Task: Rewrite all of the material below as a two-column CSV headed instruction and output. Put each instruction in one row beside its output, with every field quoted, line breaks turned into spaces, and the pictures left out.

Input data:
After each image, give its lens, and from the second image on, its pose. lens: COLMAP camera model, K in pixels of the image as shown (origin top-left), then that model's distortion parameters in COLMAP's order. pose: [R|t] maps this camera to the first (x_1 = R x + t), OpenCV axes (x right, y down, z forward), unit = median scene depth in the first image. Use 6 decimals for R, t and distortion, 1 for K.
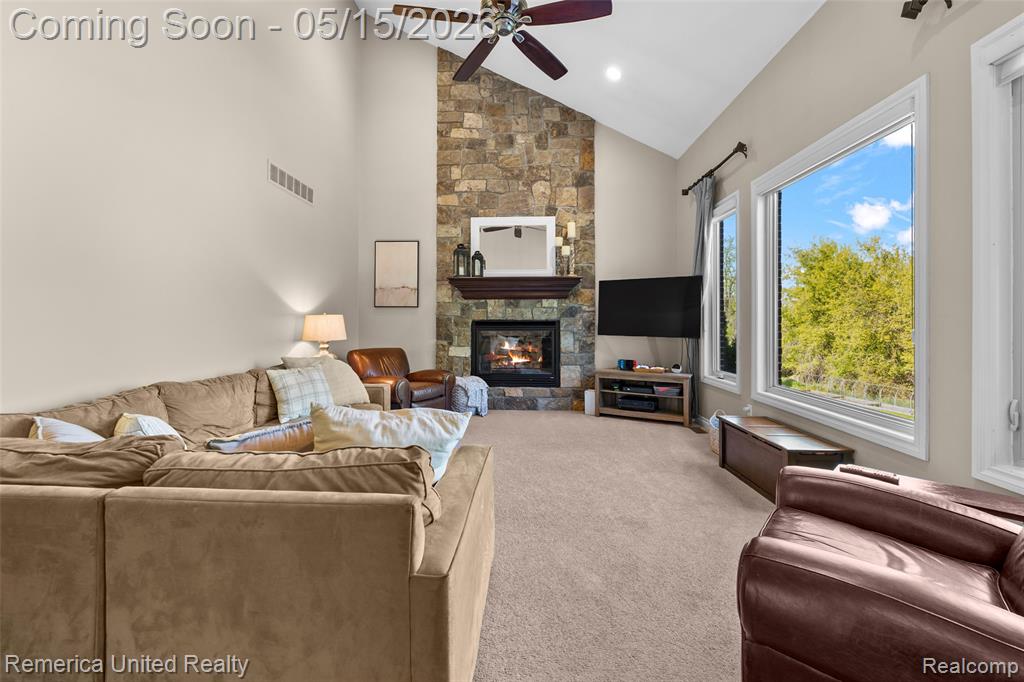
lens RADIAL K [[407.8, 0, 509.7], [0, 407.8, 317.8], [0, 0, 1]] dist [-0.004669, 0.000774]
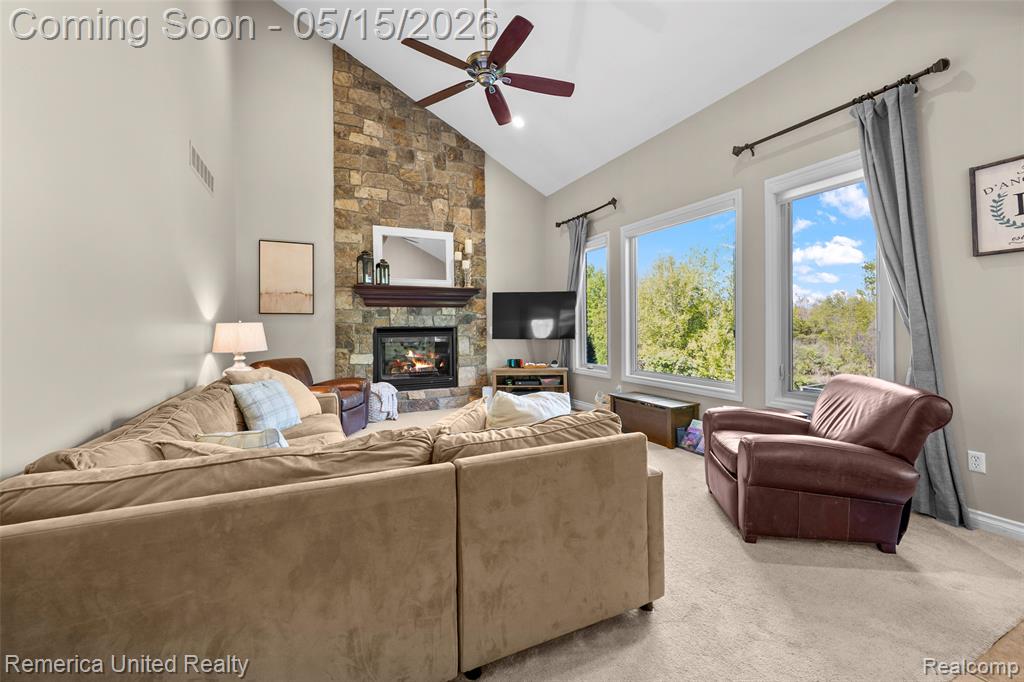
lens RADIAL K [[407.8, 0, 503.8], [0, 407.8, 325.6], [0, 0, 1]] dist [-0.004669, 0.000774]
pose [[0.883418, -0.007836, 0.468520, -0.285900], [0.006072, 0.999968, 0.005275, -0.001861], [-0.468546, -0.001815, 0.883437, -0.040169]]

Worked solution:
instruction,output
"After each image, give its lens, and from the second image on, its pose. lens: COLMAP camera model, K in pixels of the image as shown (origin top-left), then that model's distortion parameters in COLMAP's order. pose: [R|t] maps this camera to the first (x_1 = R x + t), OpenCV axes (x right, y down, z forward), unit = median scene depth in the first image. Use 6 decimals for R, t and distortion, 1 for K.","lens RADIAL K [[407.8, 0, 509.7], [0, 407.8, 317.8], [0, 0, 1]] dist [-0.004669, 0.000774] lens RADIAL K [[407.8, 0, 503.8], [0, 407.8, 325.6], [0, 0, 1]] dist [-0.004669, 0.000774] pose [[0.883418, -0.007836, 0.468520, -0.285900], [0.006072, 0.999968, 0.005275, -0.001861], [-0.468546, -0.001815, 0.883437, -0.040169]]"